Medical products get smarter by the day, ranging from continuous glucose monitors and insulin pumps that automate blood sugar management, to powerful diagnostics like magnetic resonance imaging known as MRIs. Miniaturization of ICT components and integration with everyday devices may enable health providers one day to conduct ultrasounds on smart phones. Inventions such as this would unlock access to healthcare in rural and remote areas.
Many products formerly used primarily for business are now common for personal use. And products that served one primary purpose, like watches, now function as phones and cameras. ICTs are ubiquitous in daily life and confer competitive advantages throughout the entire value chain from R&D to manufacturing to supply chain management and service delivery.
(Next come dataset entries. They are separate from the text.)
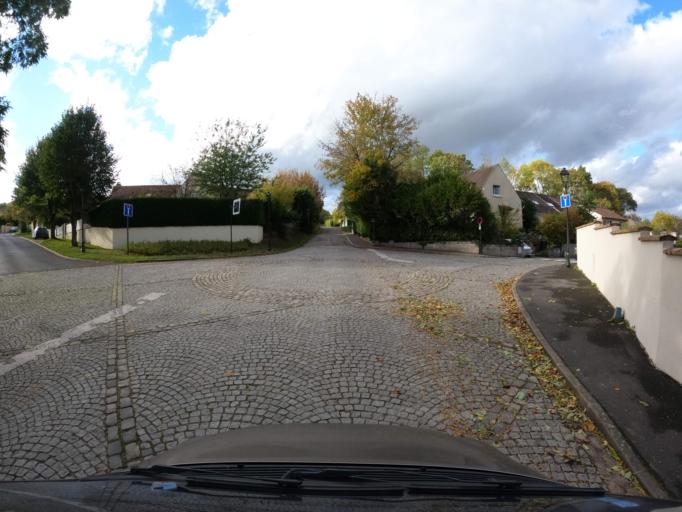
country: FR
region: Ile-de-France
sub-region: Departement de Seine-et-Marne
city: Coupvray
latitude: 48.8905
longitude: 2.7901
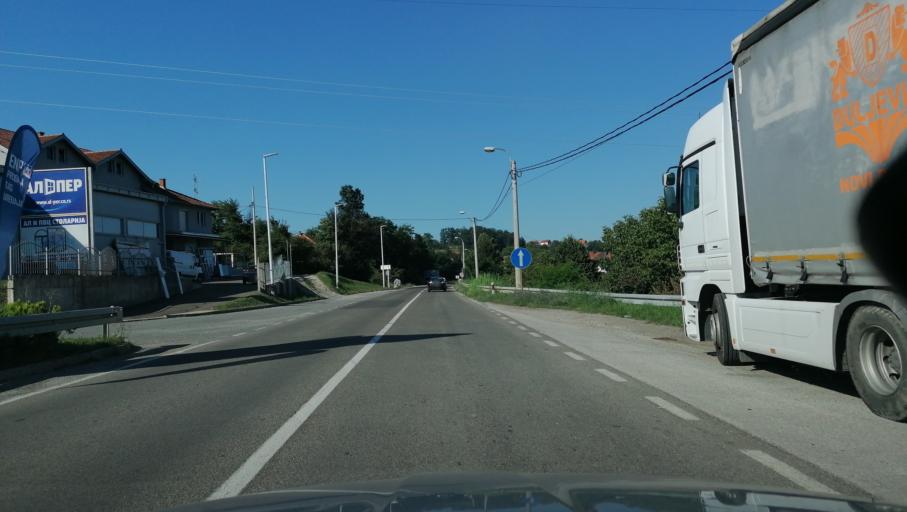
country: RS
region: Central Serbia
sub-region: Raski Okrug
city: Kraljevo
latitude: 43.7119
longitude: 20.6175
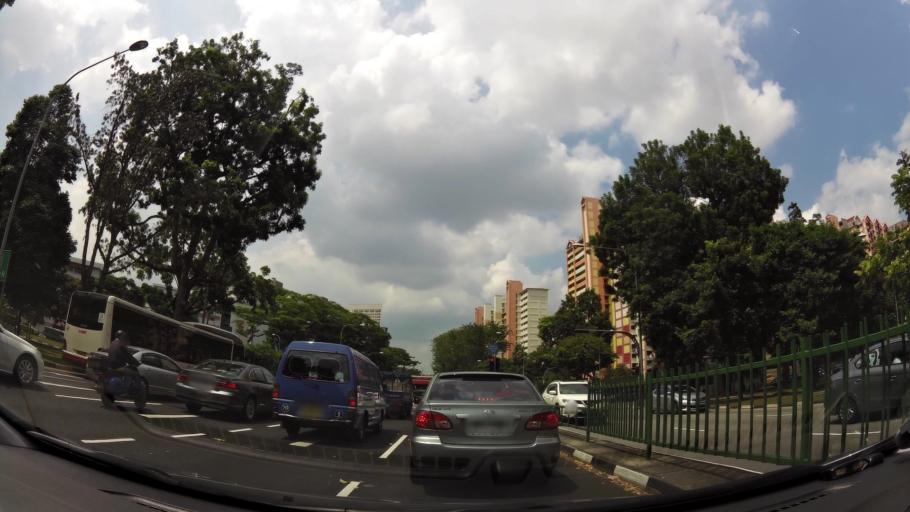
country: SG
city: Singapore
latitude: 1.2817
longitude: 103.8242
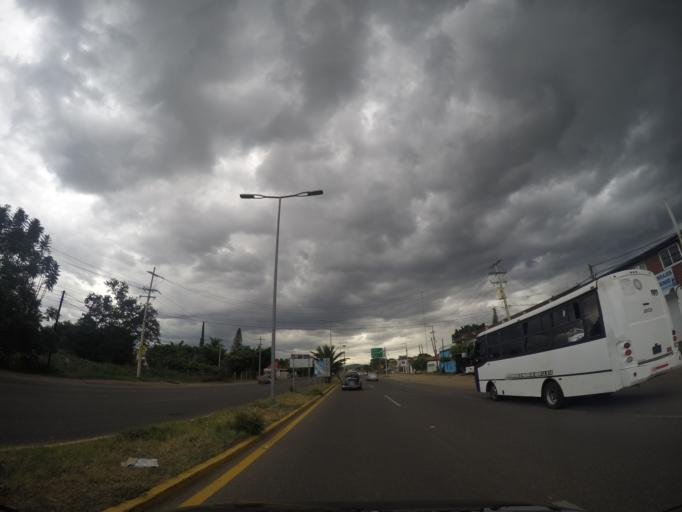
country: MX
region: Oaxaca
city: Tlalixtac de Cabrera
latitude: 17.0587
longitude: -96.6594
The “new and improved” ITA will bring nearly double the product coverage and has the potential to reap some $50 billion in tariff savings each year globally. The Information Technology and Innovation Foundation (ITIF) estimates the ITA will increase the size of the global ICT marketplace add $190 billion annually.
ITIF estimates the expanded ITA could generate $2.8 billion in US exports, boosting revenues of American ICT firms by $10 billion, and supporting approximately 60,000 new jobs. IT-intensive firms are 25-30% more likely to grow employment. According to the OECD, the probability of innovation in a firm increases with the intensity of ICT use in manufacturing and service firms alike. So the benefits of acquiring ICTs cheaper confer widely across the economy.
ICTs are critical infrastructure for all facets of development, from healthcare to education to economic opportunity. In the first twelve years of the original ITA, developing country exports of ICTs increased almost 34%.
Not all WTO Members have joined, but the 54 Members who signed up for expanded coverage represent 90% of world trade in the new products covered, reducing costs for everyone.
For developing and least-developed countries that rely on imports of ICTs, joining the ITA could extend the reach of life-saving and life-enhancing technologies, hasten their adoption and drive domestic productivity and economic growth.